Below are the entries; give again exactly the lines from the one mentioning "клавіатури давно стали" through the one mentioning "Найкращі бездротові клавіатури 2025 року — це", inclusive.

Page-level text extractions
● ● ● ● ● ● ●
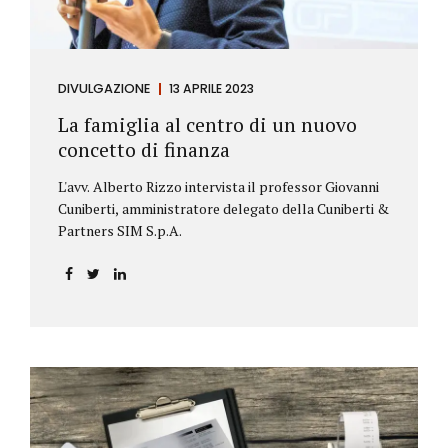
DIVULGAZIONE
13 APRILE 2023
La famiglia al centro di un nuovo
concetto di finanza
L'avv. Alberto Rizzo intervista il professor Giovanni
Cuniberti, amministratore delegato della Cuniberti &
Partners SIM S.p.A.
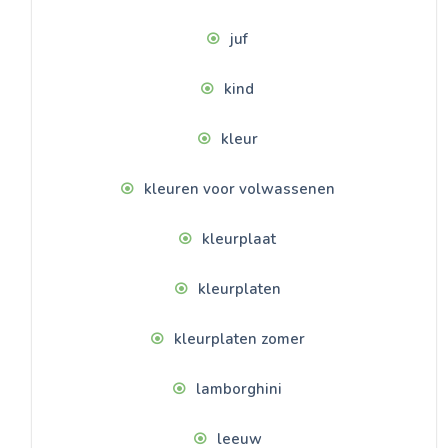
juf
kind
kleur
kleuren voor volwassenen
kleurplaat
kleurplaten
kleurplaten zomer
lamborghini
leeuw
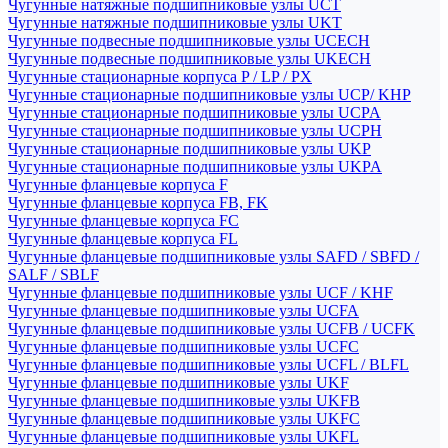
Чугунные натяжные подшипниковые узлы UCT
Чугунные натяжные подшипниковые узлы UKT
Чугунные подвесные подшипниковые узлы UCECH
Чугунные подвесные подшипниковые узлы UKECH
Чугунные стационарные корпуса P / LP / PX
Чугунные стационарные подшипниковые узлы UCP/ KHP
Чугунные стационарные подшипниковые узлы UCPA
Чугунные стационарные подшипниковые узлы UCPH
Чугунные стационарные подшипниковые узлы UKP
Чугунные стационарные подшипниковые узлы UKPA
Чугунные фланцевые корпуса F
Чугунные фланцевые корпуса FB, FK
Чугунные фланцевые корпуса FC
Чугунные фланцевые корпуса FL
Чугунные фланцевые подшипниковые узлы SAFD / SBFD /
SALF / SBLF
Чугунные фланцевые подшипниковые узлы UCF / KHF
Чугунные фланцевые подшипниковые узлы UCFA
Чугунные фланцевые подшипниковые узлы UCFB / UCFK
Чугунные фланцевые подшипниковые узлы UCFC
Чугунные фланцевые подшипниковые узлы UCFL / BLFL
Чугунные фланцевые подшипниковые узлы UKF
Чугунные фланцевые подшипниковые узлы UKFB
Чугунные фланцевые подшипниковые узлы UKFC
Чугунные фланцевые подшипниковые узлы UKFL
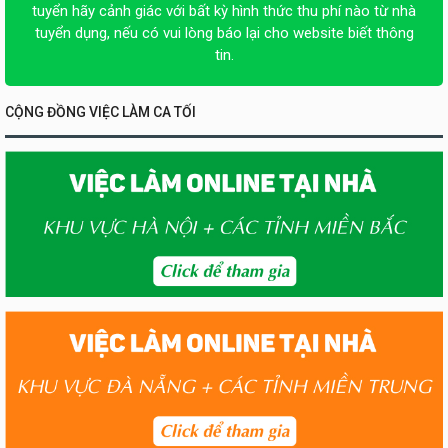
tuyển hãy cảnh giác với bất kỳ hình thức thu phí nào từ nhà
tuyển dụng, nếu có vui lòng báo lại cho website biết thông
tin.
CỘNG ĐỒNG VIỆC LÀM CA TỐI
● ● ● ● ● ● ●
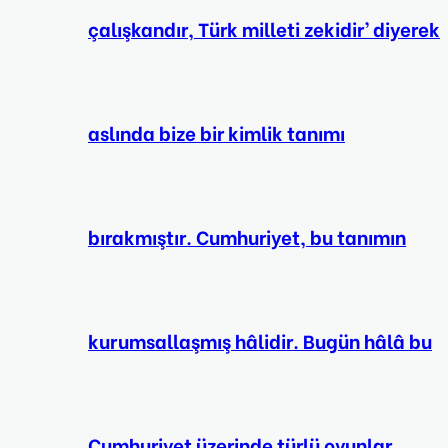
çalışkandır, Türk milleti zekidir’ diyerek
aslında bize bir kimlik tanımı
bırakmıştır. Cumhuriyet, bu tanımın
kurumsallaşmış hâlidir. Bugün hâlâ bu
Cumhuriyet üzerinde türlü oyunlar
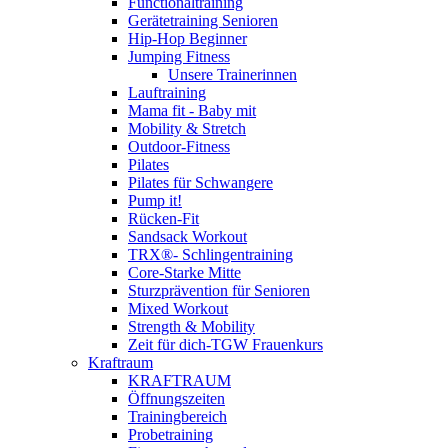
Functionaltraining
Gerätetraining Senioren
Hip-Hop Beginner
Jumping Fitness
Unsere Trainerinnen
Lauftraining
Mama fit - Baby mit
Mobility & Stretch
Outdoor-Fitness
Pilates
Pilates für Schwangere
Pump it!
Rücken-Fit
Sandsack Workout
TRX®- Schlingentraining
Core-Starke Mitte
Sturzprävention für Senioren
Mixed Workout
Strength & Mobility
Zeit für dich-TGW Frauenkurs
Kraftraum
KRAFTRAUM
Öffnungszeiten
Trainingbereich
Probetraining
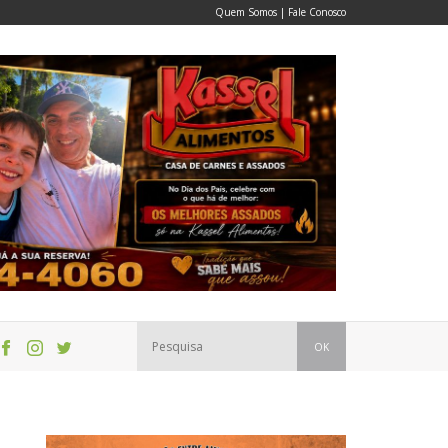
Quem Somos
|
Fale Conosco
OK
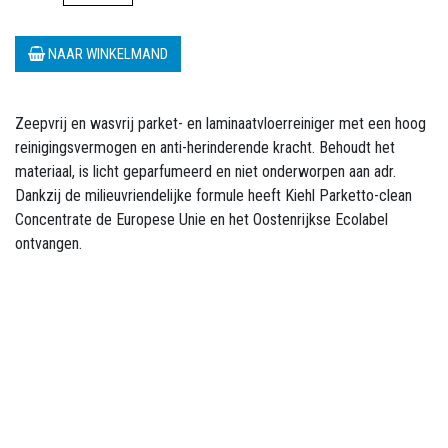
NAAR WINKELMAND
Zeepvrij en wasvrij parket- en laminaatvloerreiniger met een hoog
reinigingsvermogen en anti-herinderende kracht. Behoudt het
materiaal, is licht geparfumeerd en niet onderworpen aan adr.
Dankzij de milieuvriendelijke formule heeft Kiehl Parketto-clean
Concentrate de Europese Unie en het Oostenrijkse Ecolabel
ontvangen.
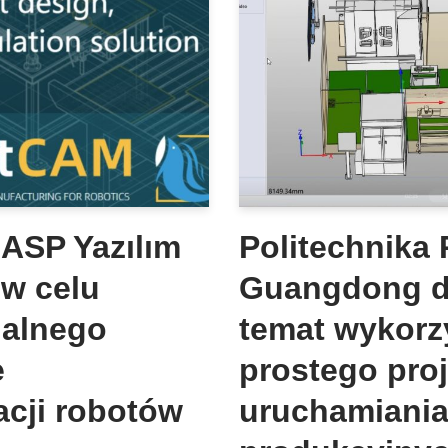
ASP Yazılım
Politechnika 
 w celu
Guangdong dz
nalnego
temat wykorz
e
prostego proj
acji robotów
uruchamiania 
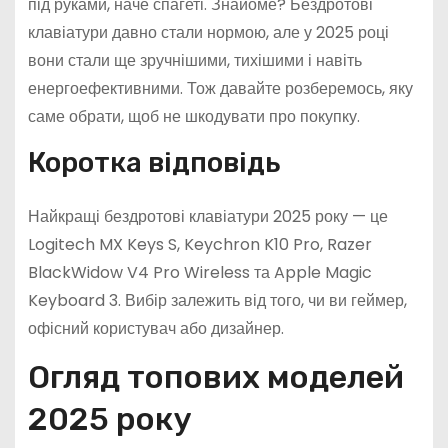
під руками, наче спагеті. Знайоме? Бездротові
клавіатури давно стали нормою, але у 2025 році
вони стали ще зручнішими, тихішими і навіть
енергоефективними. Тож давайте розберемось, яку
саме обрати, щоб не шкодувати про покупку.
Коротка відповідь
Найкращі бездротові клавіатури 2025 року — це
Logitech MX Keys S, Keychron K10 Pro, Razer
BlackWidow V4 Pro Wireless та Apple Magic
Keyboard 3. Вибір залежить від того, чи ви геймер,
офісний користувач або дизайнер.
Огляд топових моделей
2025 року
● ● ● ● ● ● ●
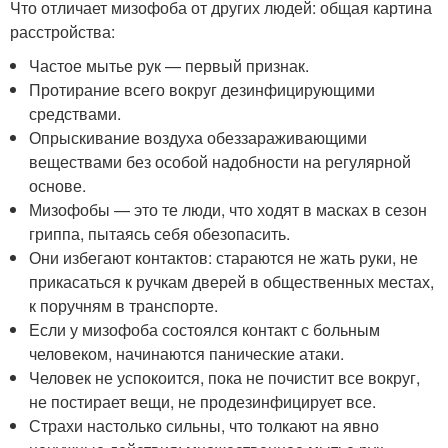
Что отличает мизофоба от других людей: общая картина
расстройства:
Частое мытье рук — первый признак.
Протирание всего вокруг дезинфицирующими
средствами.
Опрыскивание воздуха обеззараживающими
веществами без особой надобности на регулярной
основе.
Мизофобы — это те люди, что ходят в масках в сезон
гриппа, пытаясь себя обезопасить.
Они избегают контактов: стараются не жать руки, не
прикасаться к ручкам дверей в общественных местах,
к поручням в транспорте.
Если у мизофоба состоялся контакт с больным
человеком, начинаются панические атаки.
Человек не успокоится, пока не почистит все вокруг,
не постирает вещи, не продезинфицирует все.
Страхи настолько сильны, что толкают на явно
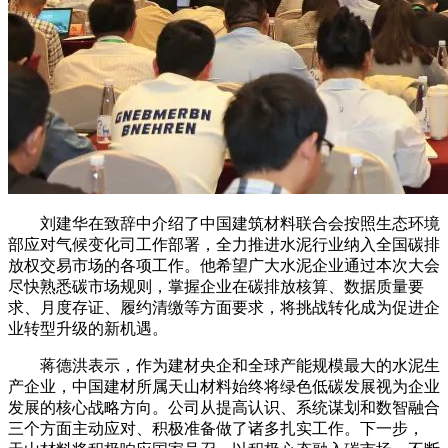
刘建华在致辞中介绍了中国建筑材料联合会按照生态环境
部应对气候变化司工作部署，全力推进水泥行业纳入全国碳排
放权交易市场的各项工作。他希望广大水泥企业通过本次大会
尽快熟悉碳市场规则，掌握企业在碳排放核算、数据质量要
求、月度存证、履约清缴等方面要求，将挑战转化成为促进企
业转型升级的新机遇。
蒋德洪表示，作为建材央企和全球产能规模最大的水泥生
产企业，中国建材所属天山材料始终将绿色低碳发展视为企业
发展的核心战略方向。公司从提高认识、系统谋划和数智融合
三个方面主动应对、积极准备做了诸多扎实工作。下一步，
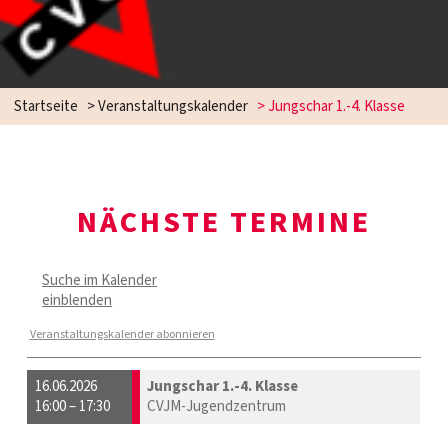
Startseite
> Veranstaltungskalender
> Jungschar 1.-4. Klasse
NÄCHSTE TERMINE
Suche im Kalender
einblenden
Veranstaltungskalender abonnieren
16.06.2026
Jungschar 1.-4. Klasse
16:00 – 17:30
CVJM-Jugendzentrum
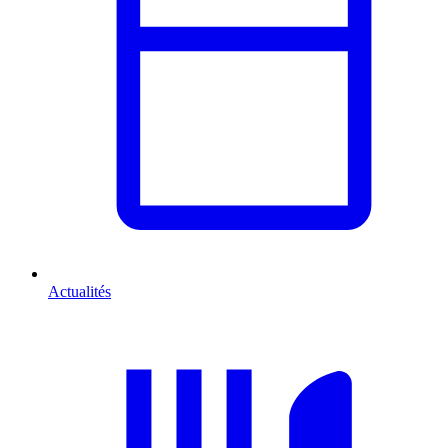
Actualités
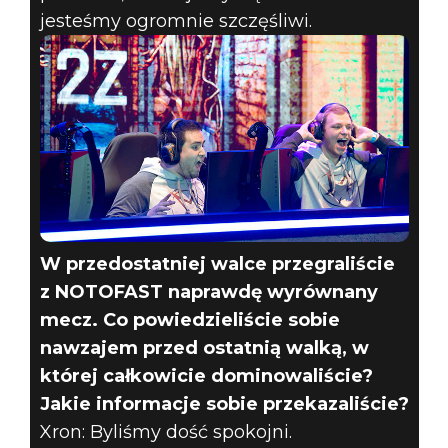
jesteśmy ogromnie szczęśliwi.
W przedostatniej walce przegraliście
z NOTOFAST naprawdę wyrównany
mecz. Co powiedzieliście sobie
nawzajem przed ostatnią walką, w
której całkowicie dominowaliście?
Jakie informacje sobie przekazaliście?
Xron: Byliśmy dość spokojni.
● ● ● ● ● ● ●
- ANSWER BOX
клавіатури давно стали нормою, але у 2025 році
вони стали ще зручнішими, тихішими і навіть
енергоефективними. Тож давайте розберемось, яку
саме обрати, щоб не шкодувати про покупку.
Коротка відповідь
Найкращі бездротові клавіатури 2025 року — це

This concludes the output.